Johnson leaves no such legacy—though some will say that he has done irreparable damage to the British body politic by breaking conventions that tie together Britain’s unwritten constitution. I’m not convinced by this argument. Johnson had an 80-seat majority in Parliament, with demographic trends that meant he should have held power for a decade, yet he has been forced from office. The system remains pretty formidable: The press revealed his bad behavior, the public decided he was not fit for office, and enough Conservative members of Parliament either agreed with the public or felt that it was in their interest to remove him. The spectacle that ensued this week was unseemly and chaotic. But it was no January 6.

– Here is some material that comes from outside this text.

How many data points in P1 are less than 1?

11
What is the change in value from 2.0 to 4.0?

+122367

And yet, Johnson leaves one legacy more consequential and long-lasting even than Thatcher’s: the Brexit revolution. Johnson led the campaign for it, helped block Theresa May’s attempted “soft exit,” and then negotiated a much harder alternative—and won a decisive electoral mandate to enact it. In doing so, he permanently transformed Britain—not perhaps its soul, but its place in the world, its sense of itself, and its future. Britain is in a weaker position today than it has been in decades, and much of this is because of Johnson. To be fair, it was in a weakened position when he took over: divided, stuck, unable to leave the European Union as the referendum demanded. His one major achievement was to enact the result of that poll, an important moment for British democracy, whatever its costs.

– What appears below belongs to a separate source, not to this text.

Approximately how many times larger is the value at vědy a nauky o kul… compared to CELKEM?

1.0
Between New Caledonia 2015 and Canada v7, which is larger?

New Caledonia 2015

Within about six months of becoming prime minister, Johnson completely undid the complex, imperfect, and specifically British version of EU membership that had taken 50 years to construct. Whether Johnson was right to argue for Brexit, ever believed in it at all, or used it only for personal advancement is beside the point. In place of that membership, he negotiated a thin trade agreement with the EU and an internal trade border within the United Kingdom itself. This settlement is now part of international law, and is cemented in domestic politics by the Labour Party’s confirmation that it would not challenge its fundamental tenet. If a future government proposed to take Britain back into the EU, it would have to do so from a position of weakness; no status quo ante is available.

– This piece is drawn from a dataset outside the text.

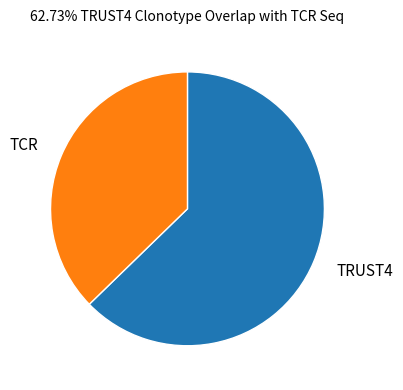

How many slices are in this pie chart?

2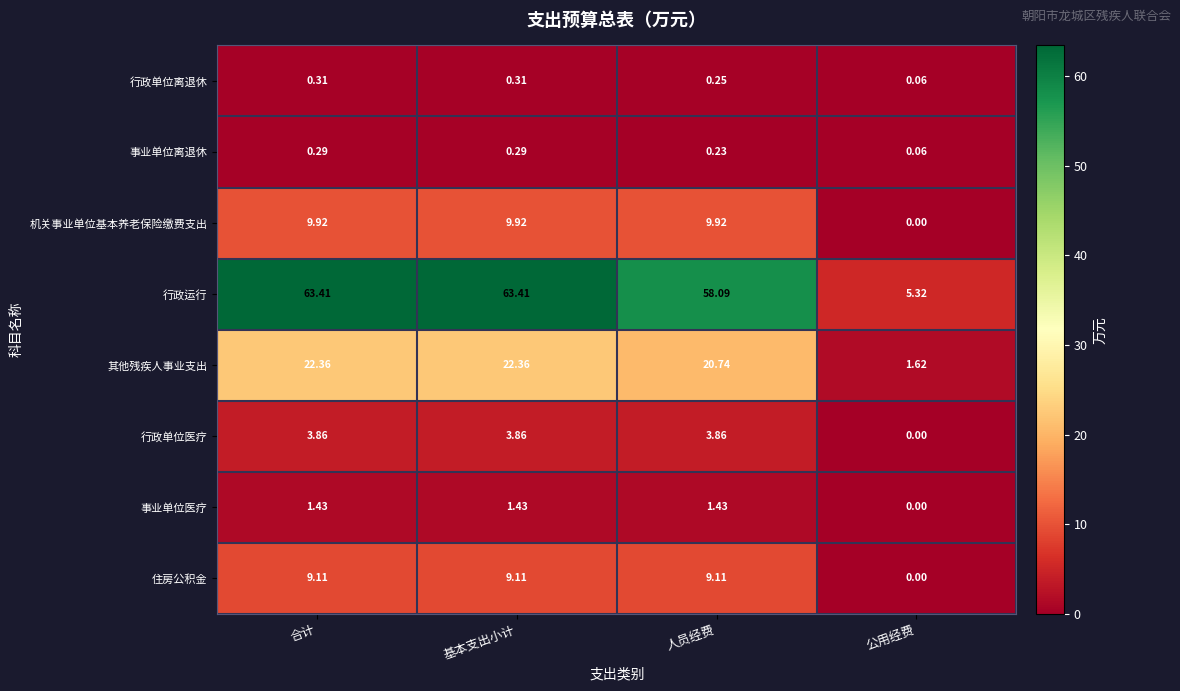

What is the total value across all series at 合计?

110.7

Johnson has not changed the soul of the nation, but he has left a scar that will endure. His successor will now have to see whether the Johnsonian whirligig was all worth it. Johnson lost control because of a series of idiotic failings and misjudgments summed up by that most tawdry and bafflingly pitiful scandal, Partygate, when he became the first prime minister in history to be fined for breaking the law, by attending his own birthday party.

“In the great scheme of things his extermination was about as important as the accidental squashing of a snail,” Johnson wrote in his novel. “The trouble was that until that happy day when he was reincarnated as a louse or a baked bean, he didn’t know how he was going to explain the idiotic behavior of his brief human avatar.” Explaining it is still hard, to be honest.